Maker Dad: Lunch Box Guitars, Antigravity Jars, and 22 Other Incredibly Cool Father-Daughter DIY Projects

by Mark Frauenfelder

In the spirit of The Daring Book for Girls, the first DIY project guide for fathers and daughters from the founder of Boing Boing and editor-in-chief of MAKE magazine.

  • Format: Paperback
  • ISBN-13/ EAN: 9780544114548
  • ISBN-10: 054411454X
  • Pages: 224
  • Publication Date: 05/06/2014
  • Carton Quantity: 24
About the Book
About the Author
Excerpts
  • About the Book

    As the editor in chief of MAKE magazine, Mark Frauenfelder has spent years combing through DIY books, but he’s never been able to find one with geeky projects he can share with his two daughters.

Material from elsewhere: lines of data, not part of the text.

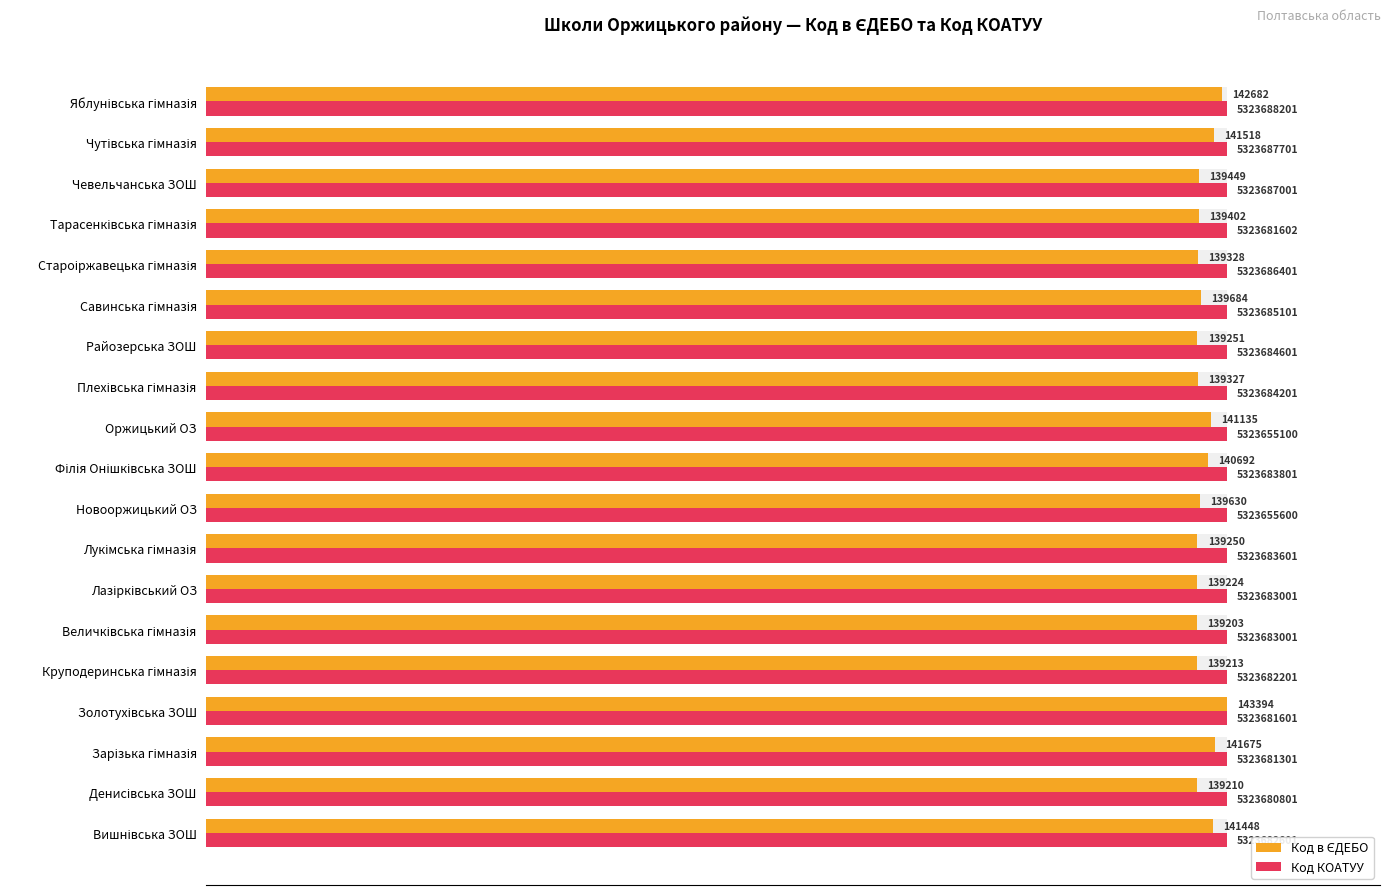

Does the chart contain stacked bars?

No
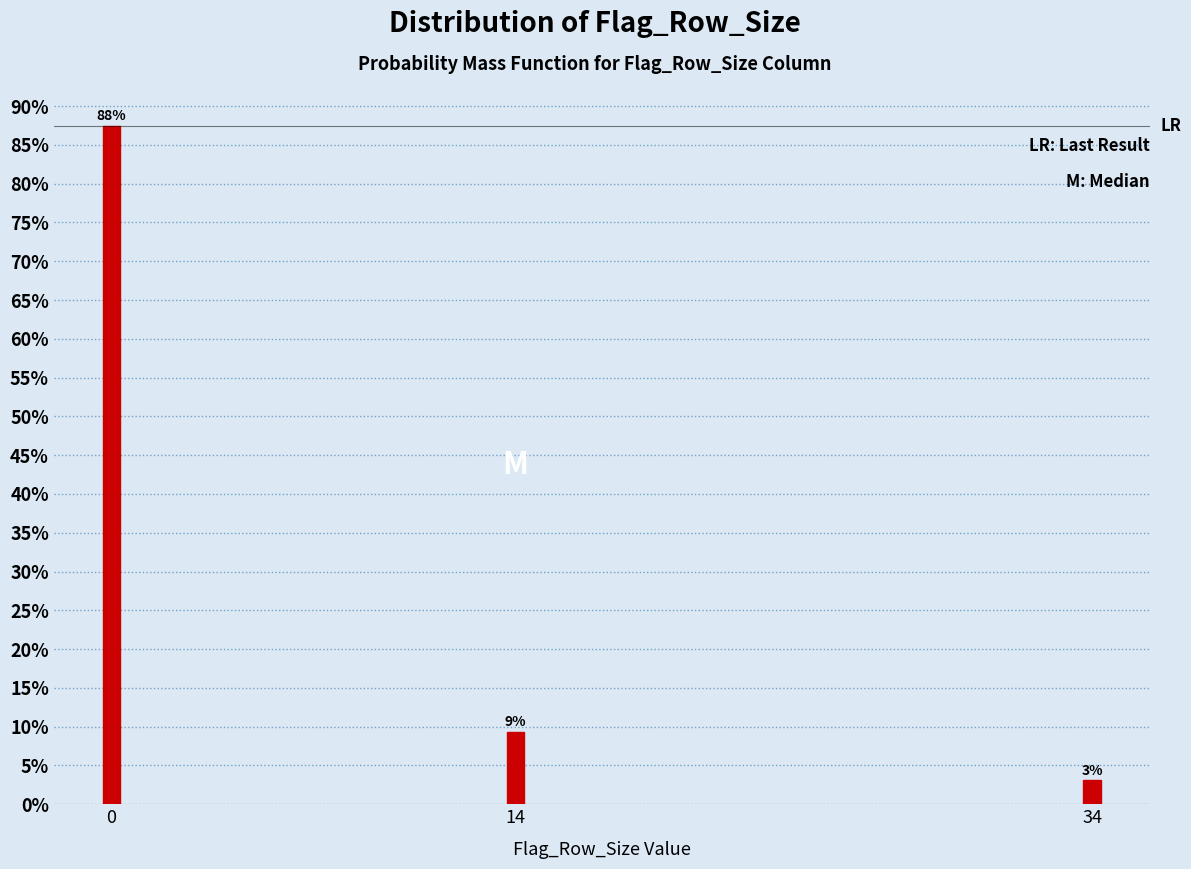

Does the chart contain any negative values?

No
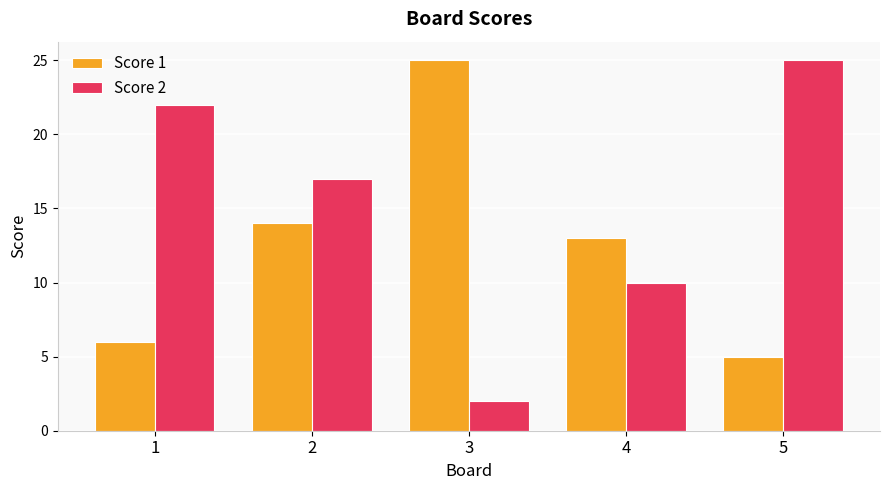

What is the difference between the highest and lowest values at 3?

23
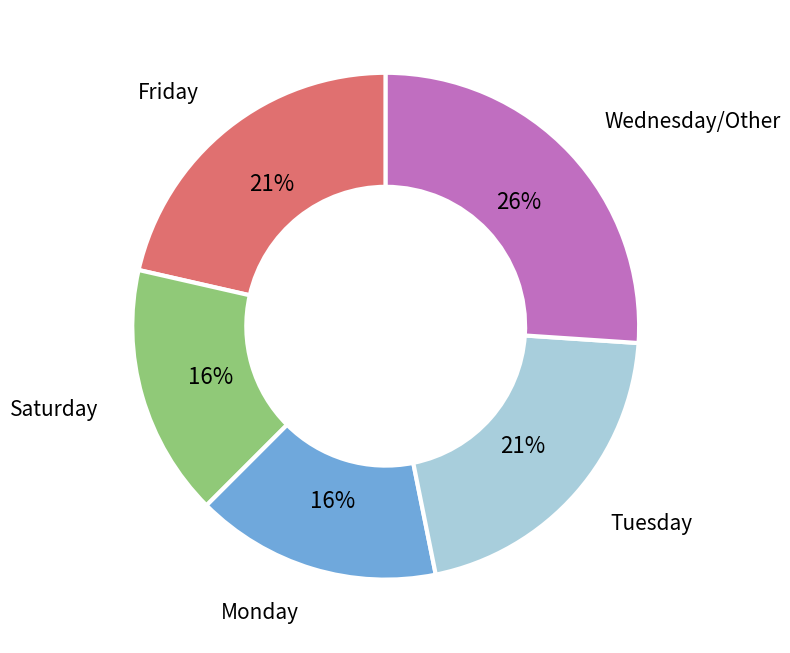

Approximately how many times larger is the value at Monday compared to Tuesday?

0.8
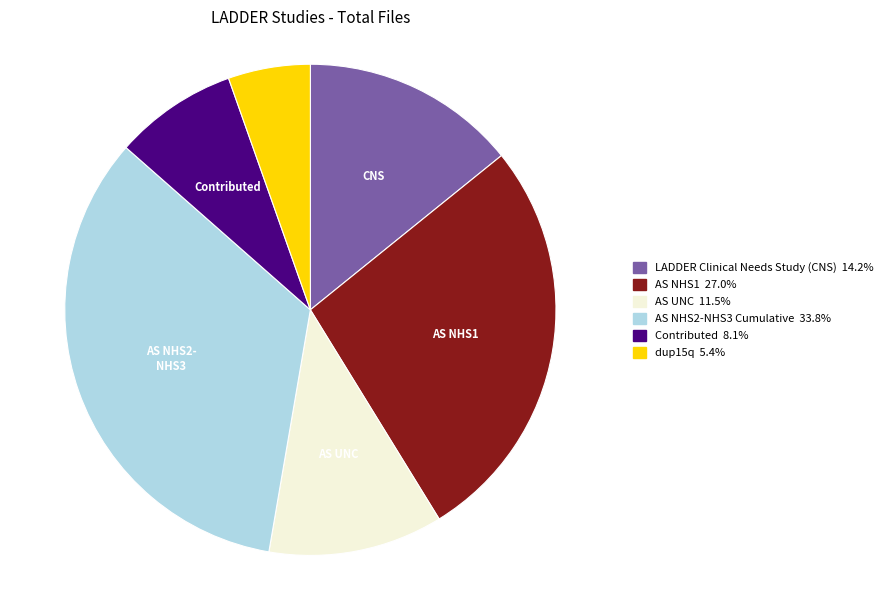

Count the number of slices in the pie.

6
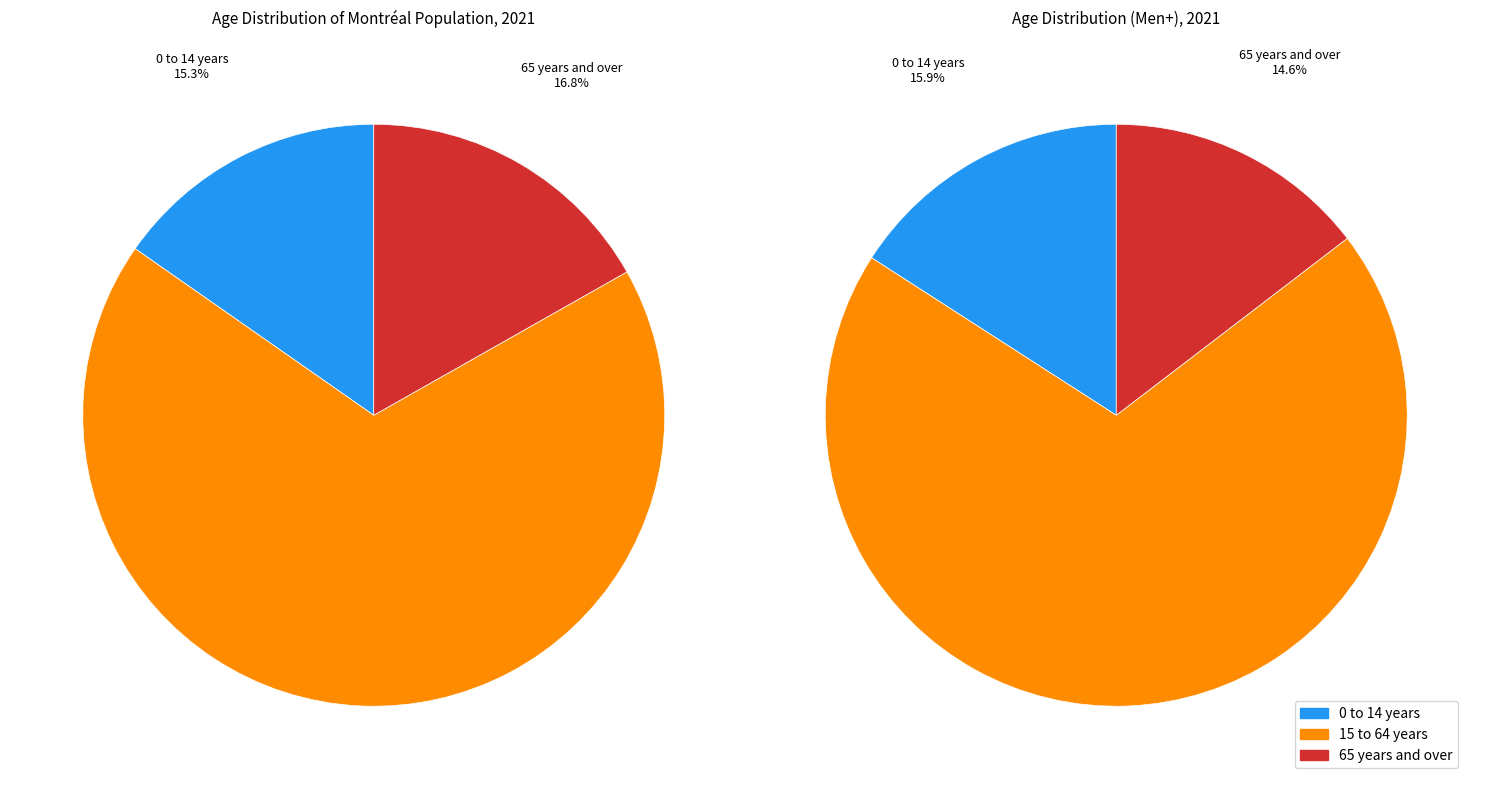

What percentage is the 15 to 64 years slice, to the nearest percent?

68%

Maker Dad is the first DIY book to use cutting-edge (and affordable) technology in appealing projects for fathers and daughters to do together. These crafts and gadgets are both rewarding to make and delightful to play with. What’s more, Maker Dad teaches girls lifelong skills—like computer programming, musicality, and how to use basic hand tools—as well as how to be creative problem solvers. The book’s twenty-four unique projects include:


    • Drawbot, a lively contraption that draws abstract patterns all by itself
    • Ice Cream Sandwich Necklace
    • Friendstrument, an electronic musical instrument girls can play with friends
    • Longboard
    • Antigravity Jar
    • Silkscreened T-Shirt
    • Retro Arcade Video Game
    • Host a Podcast
    • Lunchbox Guitar
    • Kite Video Camera

    Innovative and groundbreaking, Maker Dad will inspire fathers to geek out with their daughters and help girls cultivate an early affinity for math, science, and technology.

     

  • About the Author
  • Excerpts
    INTRODUCTION
     
    I wasn’t always an eager maker of things. I was timid about it until I became the editor of the technology project magazine Make. Working there, I met hundreds of people who made amazing things in their spare time in their garages, in their basements and backyards, and on their kitchen tables. As I got to know them, I discovered something that profoundly changed the way I thought about creativity. I learned that these “alpha makers” weren’t perfect. They didn’t go into their workshops and effortlessly build beautiful and functional things. Instead, they worked by trial and error. They revised their original designs, often drastically. They made plenty of mistakes and didn’t get upset about it. They expected to make mistakes, and they learned from them. Their finished projects turned out better as a result of having made mistakes. The mistakes pointed out the problems with the project, pushing the maker to improve upon them.
       This was a shock to me. One of the main reasons I didn’t like to make things was because mistakes made me feel like a failure. If things didn’t work out the first time, I often gave up. I know other people feel the same way. A big reason for this crippling mind-set is that we’ve been trained in the classroom to equate mistakes with bad grades. If our educational system teaches us one thing, it’s this: “Be perfect. Avoid mistakes or you will be penalized.”
       Alpha makers’ superpower isn’t having awesome making skills, or owning a high-tech workshop filled with the latest 3-D printers and laser cutters. Their superpower is the ability to ignore the “just say no to mistakes” lesson that schools drilled into their heads from kindergarten to grad school.
       When I finally learned to embrace mistakes, the world of making opened up to me. I lost my timidity and started making skateboards, musical instruments, wooden puzzles, and electronic toys. My daughters (Jane, ten, and Sarina, sixteen) joined me, and I tried my best to share with them what I learned from the alpha makers’ attitude about mistakes.
       When Jane, Sarina, and I made the projects for this book, we often made mistakes—drilling holes in the wrong place, splitting wood, attaching electronic components in the wrong orientation, selecting materials that didn’t work the way we wanted them to, and so on. Sure, it was often frustrating, but these mistakes caused us to think about other possibilities. They sparked our imagination.
       Each project in this book is the result of many iterations. It never turned out the way we expected the first time around. The second version of each project often took care of the major problems, but it was still full of annoying bugs. The third version was usually close, but not good enough. It wasn’t until we built the fourth, fifth, or sixth prototype that we felt we had something worth sharing.
       Even though we’ve tried our best to provide instructions that will ensure a successful build for you and your daughters, it’s inevitable that you are going to make some mistakes along the way. Consider yourself lucky. These mistakes will give you an opportunity to be creative and resourceful, to improvise, and to come up with something even better than we did. Have fun!